Morphologies do not always reflect biological behaviors. The first hypothesis is most likely. The author extensively examined this encapsulated thyroid tumor, and could not find evidence of carcinoma. However, the examination employed only 3-μm thick HE sections of the paraffin tissue blocks. No step and serial section observations were performed. Therefore, it is possible that microinvasive area(s) of follicular carcinoma may be present in other sites but was not represented on the HE sections. A typical example supporting this hypothesis was reported by Mizukami et al. (1). They reported a case of an encapsulated follicular thyroid carcinoma without capsular and vascular invasion with bone metastasis. Their case is 42-year-old man who had histologically typical follicular thyroid adenoma without vascular and capsular invasion (1). The tumor was completely encapsulated and composed of microfollicles free of nuclear atypia and mitotic figures (1). However, the tumor metastasized to bone 22 years after a thyroidectomy. The largest encapsulated follicular tumor of the present case is very similar to that of Mizukami et al. (1). Taken together, it can be concluded that an encapsulated follicular tumor without capsular and vascular invasion can metastasize.
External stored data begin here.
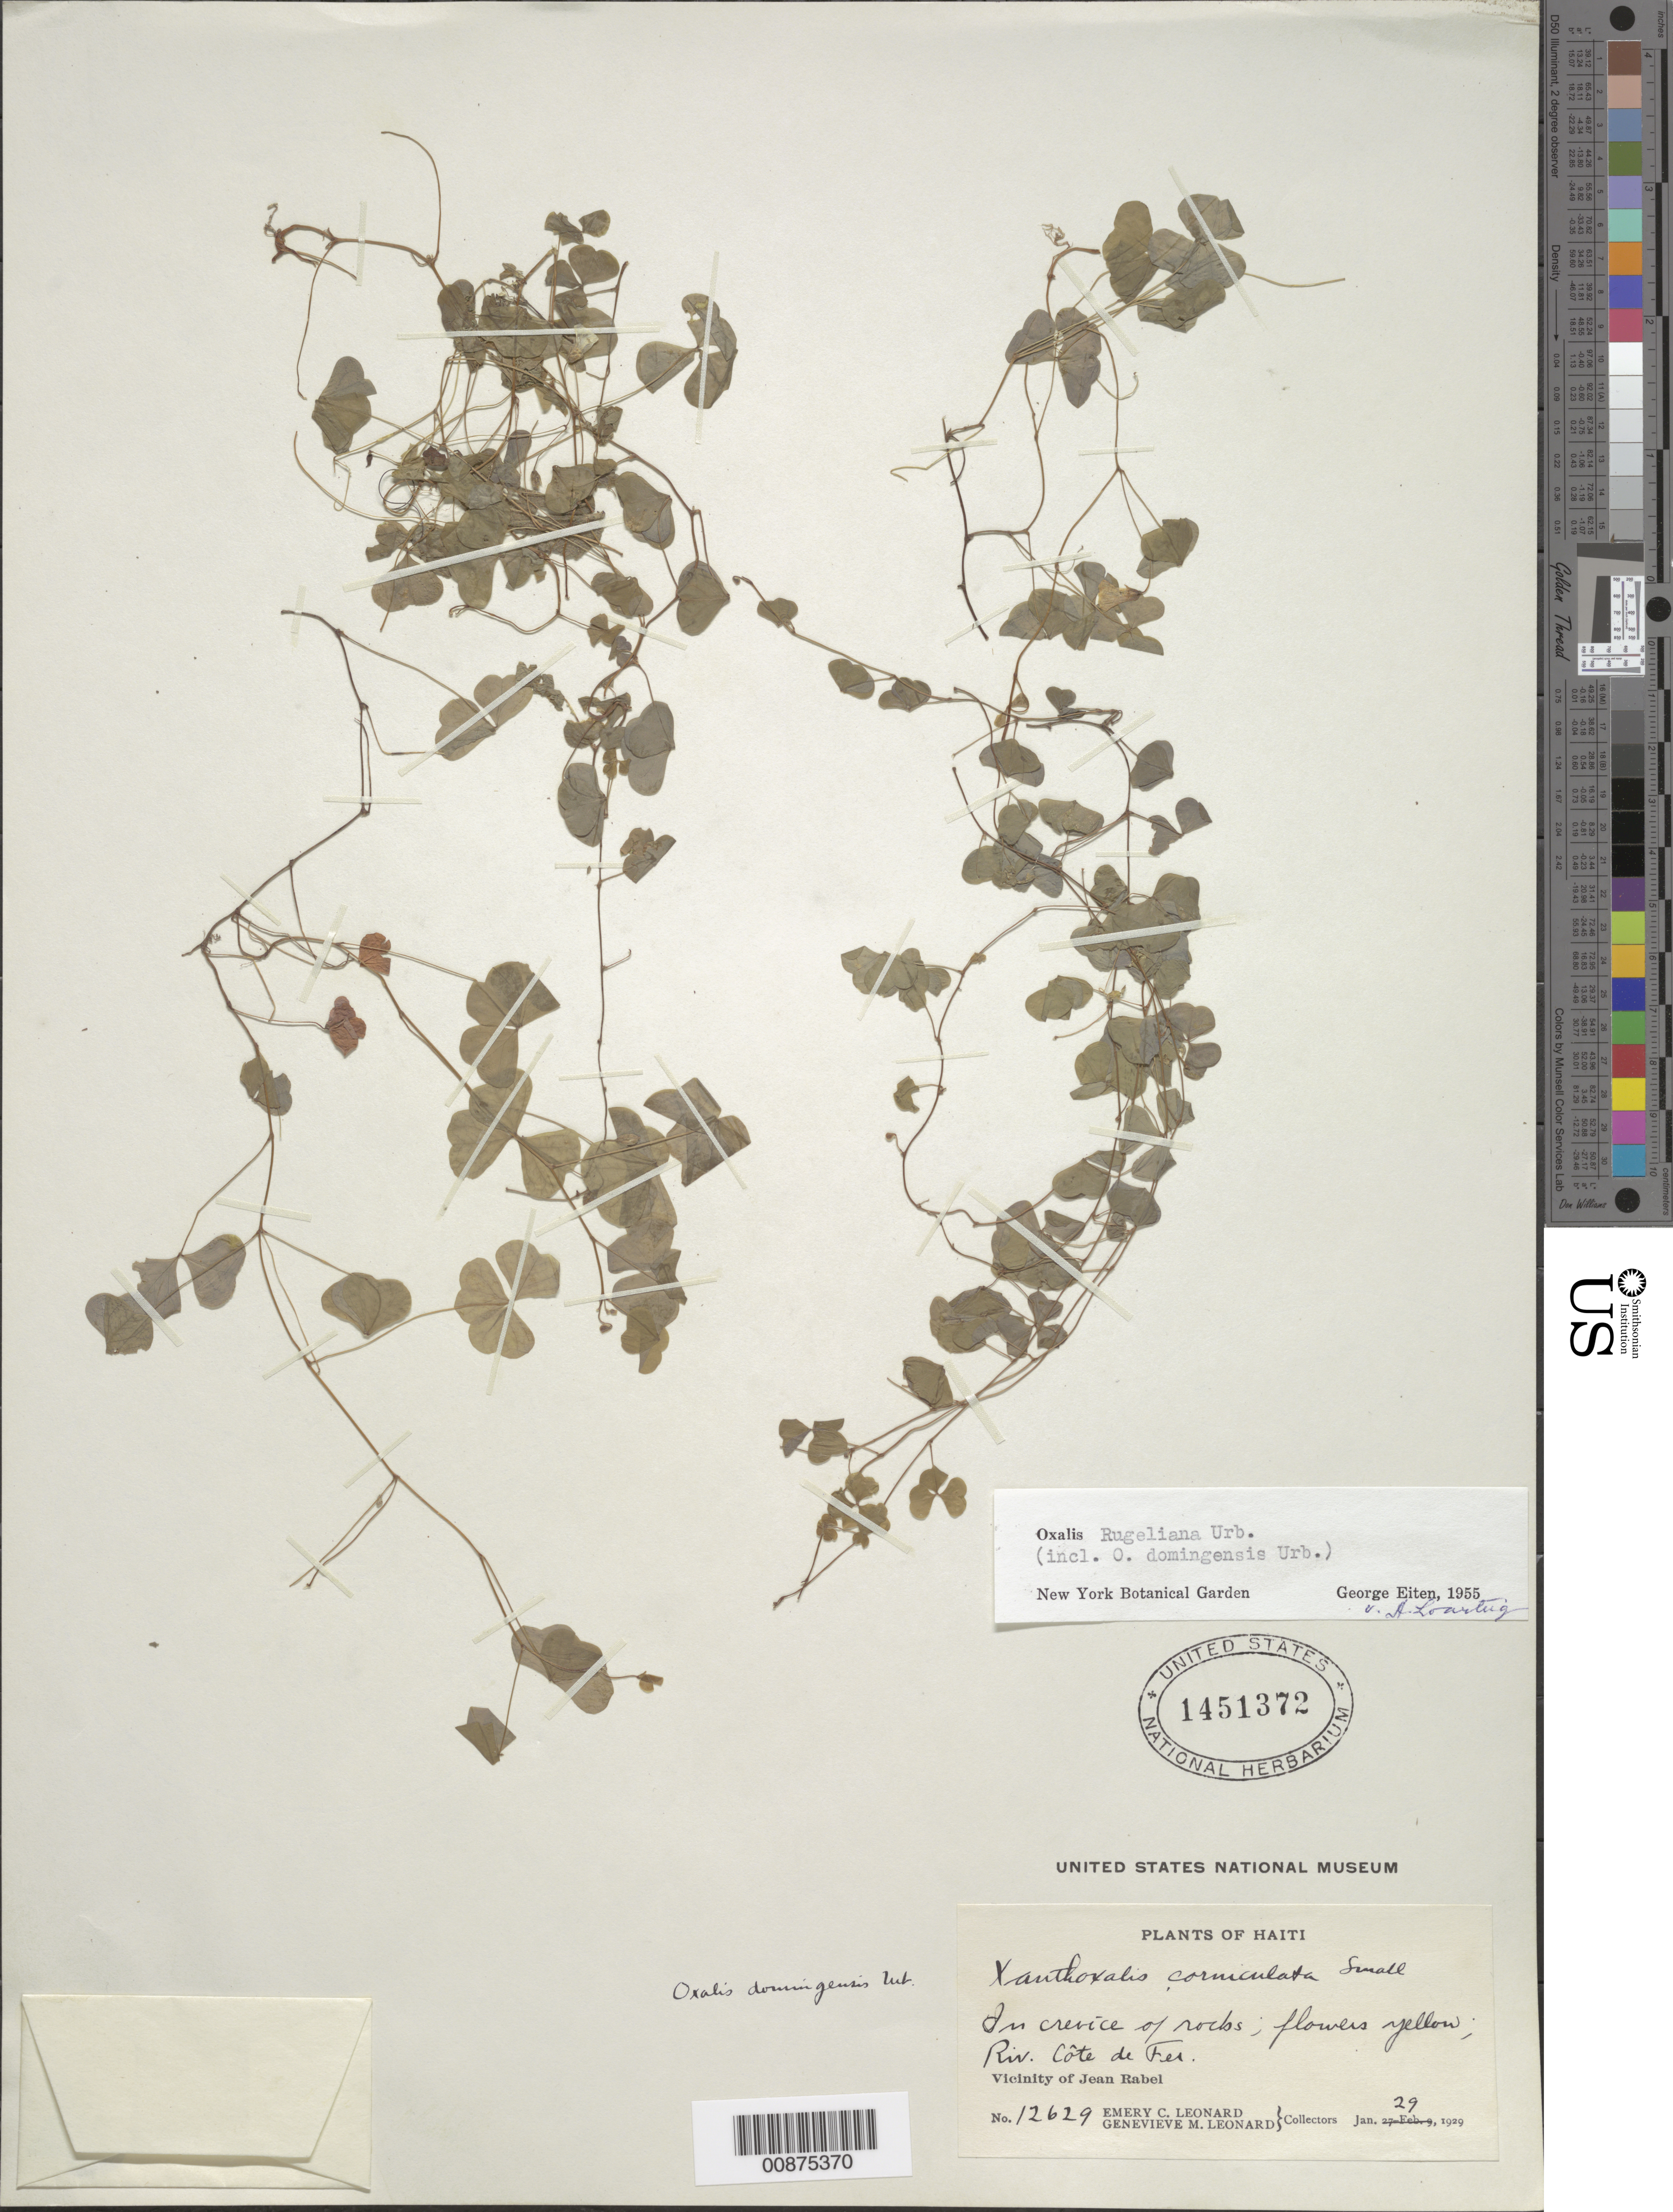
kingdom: Plantae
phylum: Tracheophyta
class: Magnoliopsida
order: Oxalidales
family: Oxalidaceae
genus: Oxalis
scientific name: Oxalis rugeliana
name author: Urb.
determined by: Lourteig, A.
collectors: E. C. Leonard & G. M. Leonard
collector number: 12629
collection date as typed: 29 Jan 1929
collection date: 1929-01-29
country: Haiti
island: Hispaniola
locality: Vicinity of Jean Rabel. Riv. Côte de Fer.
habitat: In crevices of rocks.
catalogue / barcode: US 1451372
The second hypothesis is also likely, because it is recognized by Ito et al 8] that benign thyroid nodule including adenomatous nodule can metastasize. They reported that five (0.17%) of 2,975 adenomatous thyroid nodules without pathological evidence of carcinoma metastasized to lymph nodes and distant organs, and insisted that pathological diagnosis of thyroid nodules has limitations and cases diagnosed as benign adenomatous nodule should undergo careful follow-up (8). It is possible that the three thyroid adenomatous nodules in the present case metastasized to the brain.

The third hypothesis is also likely, because scrutiny of the remaining thyroid after tumorectomy was not performed. The fourth hypothesis is unlikely, because ectopic thyroid in the brain has not been reported, to the best of author's knowledge. The fifth hypothesis is possible, but the probability is very low.

In any way, thyroid nodules are protean. Many sections should be taken from the thyroid lesions, and step and serial sections should be done if possible.

However, pathological examination is limited because morphologies do not always reflect the biologic behaviors in thyroid lesions.

In summary, the author reported four benign-appearing thyroid nodules with brain metastasis.